# Do they make large nail plates?



## mtlogcabin (Jan 28, 2013)

Backing for the kitchen cabinets

049_zps7f7b230a.jpg photo by mtlogcabin | Photobucket" target="_blank">


----------



## mtlogcabin (Jan 28, 2013)




----------



## north star (Jan 28, 2013)

*= =*

Yes!......See the links for a visual:

*Browse the Nail Plates department at Aubuchon Hardware*

*http://tamlyn.com/SafetyPlates.html*



*= =*


----------



## mark handler (Jan 28, 2013)

Box covers.....


----------



## ICE (Jan 28, 2013)

Does the IRC plumbing code require that the protection of the pipe extend 1.5" past each side of the pipe?


----------



## mark handler (Jan 28, 2013)

http://www.strongtie.com/ftp/fliers/F-REPRPROTECT09.pdf


----------



## mark handler (Jan 28, 2013)




----------



## north star (Jan 29, 2013)

*+ + +*

Tigerloose asked:





> "Does the IRC plumbing code require that the protection of the pipe extend 1.5" past each side of the pipe?"


From *Section P2603.2.1, `06 IRC:* "In concealed locations, where piping, other than

cast-iron or galvanized steel, is installed through holes or notches in studs, joists,

rafters or similar members less than 1.5 inches ( 38 mm ) from the nearest edge of the

member, the pipe shall be protected by shield plates..........Protective shield plates shall

be a minimum of 0.062-inch-thick ( 1.6 mm ) steel, shall cover the area of the pipe

where the member is notched or bored and shall extend a minimum of 2 inches ( 51 mm )

above sole plates and below top plates."

*+ + +*


----------



## ICE (Jan 29, 2013)

Big difference.

2010 California Plumbing Code

313.9 Plastic and copper piping penetrating a framing members

to within one (1) inch (25.4 mm) of the exposed framing

shall be protected by steel nail plates not less than No. 18

gauge (0.0478 inches) (1.2 mm) in thickness.  The steel

plate shall extend along the framing member not less than one

and one-half (11⁄2) inches (38 mm) beyond the outside diameter

of the pipe or tubing.


----------



## Pcinspector1 (Jan 29, 2013)

mtlogcabin,

We called them FHA nail plates.

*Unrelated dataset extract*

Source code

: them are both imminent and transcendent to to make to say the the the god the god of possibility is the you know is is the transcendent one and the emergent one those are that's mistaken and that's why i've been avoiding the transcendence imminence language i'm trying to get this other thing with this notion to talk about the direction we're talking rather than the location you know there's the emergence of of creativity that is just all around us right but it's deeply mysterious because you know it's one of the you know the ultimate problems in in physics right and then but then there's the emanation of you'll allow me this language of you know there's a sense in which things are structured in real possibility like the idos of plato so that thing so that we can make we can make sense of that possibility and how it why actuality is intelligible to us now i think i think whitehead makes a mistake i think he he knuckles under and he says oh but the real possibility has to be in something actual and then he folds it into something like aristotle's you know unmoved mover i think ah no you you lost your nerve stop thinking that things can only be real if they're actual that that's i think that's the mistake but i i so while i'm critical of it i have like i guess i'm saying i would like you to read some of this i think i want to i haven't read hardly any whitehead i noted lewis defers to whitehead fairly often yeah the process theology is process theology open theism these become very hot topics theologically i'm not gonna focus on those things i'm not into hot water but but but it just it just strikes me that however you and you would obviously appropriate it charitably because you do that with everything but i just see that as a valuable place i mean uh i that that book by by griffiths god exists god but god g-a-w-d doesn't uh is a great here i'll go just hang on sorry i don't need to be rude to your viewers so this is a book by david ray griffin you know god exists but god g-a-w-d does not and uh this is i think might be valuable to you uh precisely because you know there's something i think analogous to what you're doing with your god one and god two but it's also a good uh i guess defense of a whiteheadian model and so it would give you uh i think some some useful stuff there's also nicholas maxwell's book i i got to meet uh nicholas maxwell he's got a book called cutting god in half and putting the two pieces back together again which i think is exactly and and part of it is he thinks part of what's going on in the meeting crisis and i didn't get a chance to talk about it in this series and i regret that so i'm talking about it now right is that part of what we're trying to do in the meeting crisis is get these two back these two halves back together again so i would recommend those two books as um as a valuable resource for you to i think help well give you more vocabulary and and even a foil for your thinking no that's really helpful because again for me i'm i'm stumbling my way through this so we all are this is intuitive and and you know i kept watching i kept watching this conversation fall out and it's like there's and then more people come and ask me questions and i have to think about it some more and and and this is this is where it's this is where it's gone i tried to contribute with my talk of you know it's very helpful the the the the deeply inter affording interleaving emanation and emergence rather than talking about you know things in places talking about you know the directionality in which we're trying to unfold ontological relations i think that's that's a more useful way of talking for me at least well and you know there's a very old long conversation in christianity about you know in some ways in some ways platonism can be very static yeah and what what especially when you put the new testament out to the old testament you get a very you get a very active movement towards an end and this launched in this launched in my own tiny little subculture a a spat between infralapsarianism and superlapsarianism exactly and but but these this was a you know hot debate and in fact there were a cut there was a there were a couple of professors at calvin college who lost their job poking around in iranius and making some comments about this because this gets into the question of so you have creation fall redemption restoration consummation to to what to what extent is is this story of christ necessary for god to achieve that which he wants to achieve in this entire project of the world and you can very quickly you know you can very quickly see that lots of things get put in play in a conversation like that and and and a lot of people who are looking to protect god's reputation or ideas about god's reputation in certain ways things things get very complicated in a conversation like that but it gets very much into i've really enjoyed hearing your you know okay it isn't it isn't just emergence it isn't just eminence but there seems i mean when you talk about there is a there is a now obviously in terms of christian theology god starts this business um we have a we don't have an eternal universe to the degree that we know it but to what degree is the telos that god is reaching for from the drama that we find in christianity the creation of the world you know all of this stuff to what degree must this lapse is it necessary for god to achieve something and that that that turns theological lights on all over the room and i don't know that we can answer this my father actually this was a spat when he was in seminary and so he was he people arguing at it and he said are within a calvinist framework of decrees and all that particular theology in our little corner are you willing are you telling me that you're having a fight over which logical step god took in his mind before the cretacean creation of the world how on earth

Provides more protection than the normal 1.5 width protector to prevent a nail from passing above the sole plate like when your nailing a 3" or 5" base board. The name FHA may come from an FHA loan inspection requirement I suspect?

PF950s18 5"x18" is one size but I believe they make a smaller one on the length.

pc1


----------



## mtlogcabin (Jan 29, 2013)

I am under the UPC which only requires protection within 1 inch of the exposed framing member similar to what Ice posted. So technically this is not a violation

My concern is the cabinet installers use some pretty long screws when fastening the cabinets to the wall

Thanks to all for the info on the larger plates. I will tell them to protect the pipe


----------